There are no recursive types. A Person does not contain a list of Persons. Recursive types are beyond the scope of the exemplar; they appear in the FlatBuffers and Cap'n Proto chapters in passing.
There is no field marked deprecated, reserved, or removed. The field
list is what it is; the chapter on schema evolution simulates removing
email and adding a country field, but the canonical encoding shown
in each format chapter uses the current schema only.
Two encodings, when relevant
For formats whose behavior differs materially based on email being
present versus absent, both encodings are shown. The difference is
usually small — a missing tag, an absent map key, a null branch tag —
but the difference is exactly the part of the format that handles
optionality, and it is worth showing. For formats where the
difference is uninteresting (a key that's just not in the map; a
list element omitted), only the present-email case is shown and the
absent case is described in prose.
The full email value is ada@analytical.engine. The domain is
spurious; Ada Lovelace did not have an email address. The value was
chosen because it is exactly twenty-one bytes long, which produces
encodings that are short enough to fit on a single line in most
hex viewers and long enough to demonstrate the length-prefix
mechanism in formats that vary their prefix size based on the
encoded length.
Why this exemplar will sometimes feel cramped
A single Person record is small. Some of the formats in this book — Parquet, ORC, Arrow IPC, the streaming column formats — are designed to encode billions of records, and showing a single record's encoding in those formats is, frankly, ridiculous. The bytes you get are dominated by header overhead and metadata that would amortize away across a real workload.

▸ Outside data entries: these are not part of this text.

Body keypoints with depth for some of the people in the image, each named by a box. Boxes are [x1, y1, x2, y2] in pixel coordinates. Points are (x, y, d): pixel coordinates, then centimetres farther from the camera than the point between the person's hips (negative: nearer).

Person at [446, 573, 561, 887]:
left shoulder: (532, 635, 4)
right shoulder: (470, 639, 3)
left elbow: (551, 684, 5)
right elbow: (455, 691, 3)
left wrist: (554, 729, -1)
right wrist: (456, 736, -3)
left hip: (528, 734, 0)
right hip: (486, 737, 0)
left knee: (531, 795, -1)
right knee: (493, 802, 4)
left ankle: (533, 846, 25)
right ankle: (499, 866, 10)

Where this is the case, the chapter shows the encoding of a single record honestly — including all the overhead — and then, in a separate sidebar, shows the per-record cost projected over a million records. The single-record encoding is the apples-to-apples comparison for small payloads; the projected cost is the apples-to-apples comparison for the workloads the format was actually designed for. Both numbers are useful. Reporting only one of them is dishonest.
A note on byte order, alignment, and word size
Throughout the book, hex bytes are shown in network order — that is,
the order they appear in the wire — even when the format is internally
little-endian. This means that for a little-endian format like BSON,
the bytes 94 00 00 00 shown at the start of the document are the
literal bytes you would see in a hex viewer, and the value they
encode is the 32-bit little-endian integer 148. Where this might
surprise the reader, a parenthetical follows the hex.
Alignment is annotated where it matters. FlatBuffers, Cap'n Proto, Apache Arrow, and SBE all have hard alignment requirements, and the hex tours for those formats include the padding bytes explicitly so that the alignment is visible.
Word size assumptions in this book follow the formats themselves: a "word" in Cap'n Proto is 8 bytes, a "word" in CBOR's spec is 4 bits (but bytes are bytes), and a "word" in conventional CPU parlance is ignored. When precision matters, the chapter specifies.
That is the record. Every byte tour in the rest of the book is an encoding of these six fields, in this order, with these values. When the bytes diverge across formats — and they diverge enormously — the divergence is not because the input changed. The input is fixed. The divergence is the design.